Records from a data source
☆ ☆ ☆ ☆ ☆ ☆ ☆

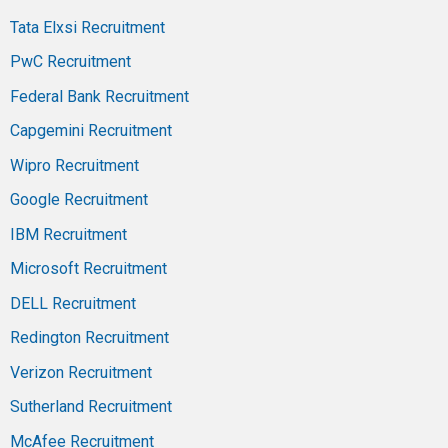
Tata Elxsi Recruitment
PwC Recruitment
Federal Bank Recruitment
Capgemini Recruitment
Wipro Recruitment
Google Recruitment
IBM Recruitment
Microsoft Recruitment
DELL Recruitment
Redington Recruitment
Verizon Recruitment
Sutherland Recruitment
McAfee Recruitment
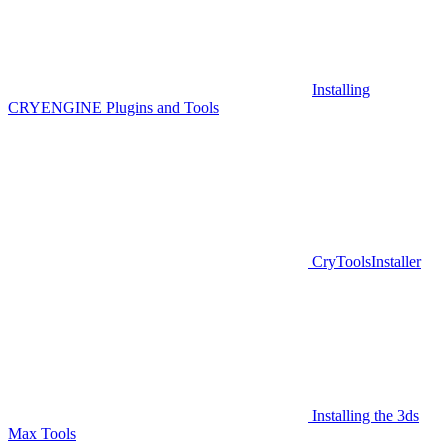
Installing
CRYENGINE Plugins and Tools
CryToolsInstaller
Installing the 3ds
Max Tools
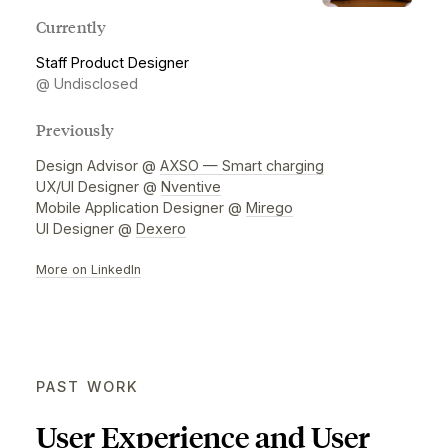
leading apps across various industries.
Currently
Staff Product Designer
@ Undisclosed
Previously
Design Advisor @
AXSO — Smart charging
UX/UI Designer @
Nventive
Mobile Application Designer @
Mirego
UI Designer @
Dexero
More on LinkedIn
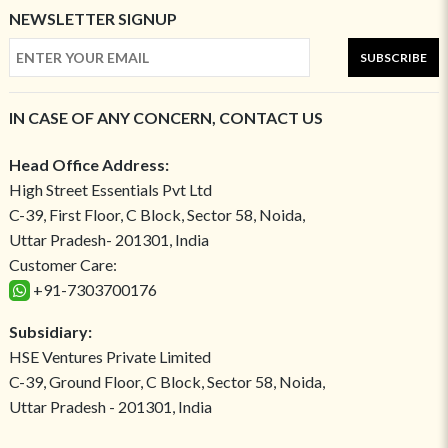
NEWSLETTER SIGNUP
SUBSCRIBE
IN CASE OF ANY CONCERN, CONTACT US
Head Office Address:
High Street Essentials Pvt Ltd
C-39, First Floor, C Block, Sector 58, Noida,
Uttar Pradesh- 201301, India
Customer Care:
+91-7303700176
Subsidiary:
HSE Ventures Private Limited
C-39, Ground Floor, C Block, Sector 58, Noida,
Uttar Pradesh - 201301, India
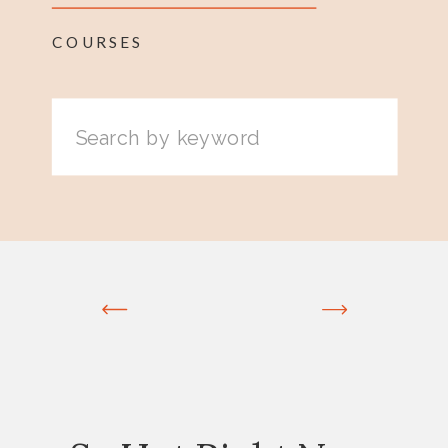
COURSES
Search
for:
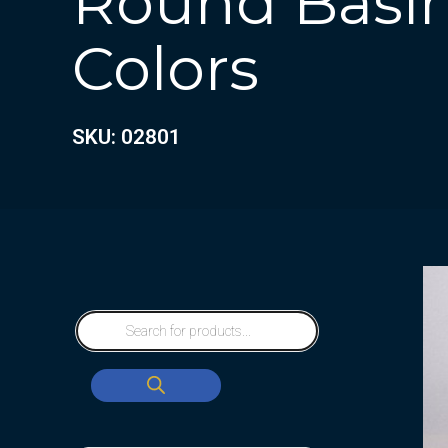
Round Basin
Colors
SKU: 02801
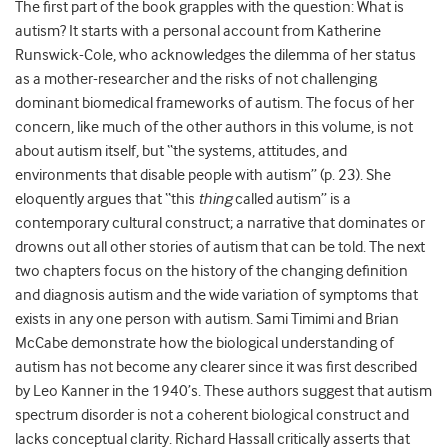
The first part of the book grapples with the question: What is
autism? It starts with a personal account from Katherine
Runswick-Cole, who acknowledges the dilemma of her status
as a mother-researcher and the risks of not challenging
dominant biomedical frameworks of autism. The focus of her
concern, like much of the other authors in this volume, is not
about autism itself, but “the systems, attitudes, and
environments that disable people with autism” (p. 23). She
eloquently argues that “this
thing
called autism” is a
contemporary cultural construct; a narrative that dominates or
drowns out all other stories of autism that can be told. The next
two chapters focus on the history of the changing definition
and diagnosis autism and the wide variation of symptoms that
exists in any one person with autism. Sami Timimi and Brian
McCabe demonstrate how the biological understanding of
autism has not become any clearer since it was first described
by Leo Kanner in the 1940’s. These authors suggest that autism
spectrum disorder is not a coherent biological construct and
lacks conceptual clarity. Richard Hassall critically asserts that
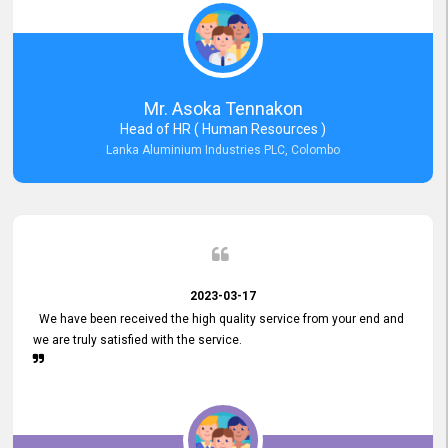
Mr. Asoka Tennakon
Head of HR ( Human Resources )
Lanka Aluminium Industries PLC, Colombo
2023-03-17
We have been received the high quality service from your end and
we are truly satisfied with the service.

☆ ☆ ☆ ☆ ☆ ☆ ☆

> _Task goal_
Look through the records above and report how many lines hold the word "that", giving only the number.

> _Solution to the exercise_
7